For those who want to try: `statsmodels` supports clustered standard errors via the `cov_type='cluster'` option.

In [None]:
# YOUR CODE HERE (optional / advanced)

# Hint for clustered SEs with OLS:
# lpm.get_robustcov_results(cov_type='cluster', groups=df['hh_id']).summary()


---

## Solutions

In [None]:
# Exercise 1 Solution
print('Turnout by 2004 primary voting:')
print(df.groupby('p2004_bin')['voted_binary'].mean())
print()

logit_p04 = smf.logit('voted_binary ~ p2004_bin', data=df).fit(disp=0)
print(f'Log-odds coefficient: {logit_p04.params["p2004_bin"]:.4f}')
print(f'Odds ratio: {np.exp(logit_p04.params["p2004_bin"]):.2f}')
print()
print('Interpretation: People who voted in the 2004 primary had')
print(f'{np.exp(logit_p04.params["p2004_bin"]):.1f}x the odds of voting in the 2006 primary.')

In [None]:
# Exercise 2 Solution
subset = df[df['treatment'].isin(['Control', 'Neighbors'])].copy()
subset['neighbors'] = (subset['treatment'] == 'Neighbors').astype(int)

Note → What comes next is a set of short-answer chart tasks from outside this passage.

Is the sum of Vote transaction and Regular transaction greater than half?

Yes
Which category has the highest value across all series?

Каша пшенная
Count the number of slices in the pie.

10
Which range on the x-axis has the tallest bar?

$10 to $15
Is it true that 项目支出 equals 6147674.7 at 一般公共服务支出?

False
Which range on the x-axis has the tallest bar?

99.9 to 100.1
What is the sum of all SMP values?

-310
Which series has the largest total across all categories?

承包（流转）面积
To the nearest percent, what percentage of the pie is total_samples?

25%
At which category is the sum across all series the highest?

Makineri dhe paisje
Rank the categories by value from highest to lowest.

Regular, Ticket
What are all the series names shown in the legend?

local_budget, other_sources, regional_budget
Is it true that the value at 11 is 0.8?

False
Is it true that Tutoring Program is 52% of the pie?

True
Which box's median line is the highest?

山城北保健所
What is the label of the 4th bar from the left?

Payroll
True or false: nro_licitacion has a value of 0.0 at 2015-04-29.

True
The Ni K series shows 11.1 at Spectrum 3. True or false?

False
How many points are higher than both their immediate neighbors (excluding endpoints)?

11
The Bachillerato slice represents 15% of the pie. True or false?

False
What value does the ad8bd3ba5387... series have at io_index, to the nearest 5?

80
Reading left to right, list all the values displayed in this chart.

logit_interact = smf.logit('voted_binary ~ neighbors * g2004_bin', data=subset).fit(disp=0)
print(logit_interact.summary().tables[1])
print()
print('The interaction term tells us whether the Neighbors effect differs')
print('for 2004 general election voters vs non-voters.')
print('A negative interaction would mean the treatment is LESS effective for past voters')
print('(ceiling effect: they were already likely to vote).')

---

## Summary

**What we learned:**

1. **GGL (2008)** ran a massive field experiment showing social pressure increases voter turnout, with the Neighbors treatment producing an 8.1 pp effect

2. **Simple difference-in-means** is the right starting point for RCT analysis

3. **Logistic regression** is a tool for binary outcomes that:
   - Keeps predictions in [0, 1]
   - Models log-odds as a linear function
   - Reports odds ratios (how much the odds multiply)
   - Produces S-shaped predicted probability curves

4. **Adding covariates** to an RCT improves precision without changing the point estimate

5. **Coppock, Hill, and Vavreck (2020/2024)** show that campaign *persuasion* effects are much smaller (~0.5 pp) than GGL's *mobilization* effects

**Connection to the course:** The methods in this notebook (randomized experiments, regression, logistic regression) are the foundations of measuring whether persuasion works. The GGL experiment is a clean example of how randomization lets us draw causal conclusions.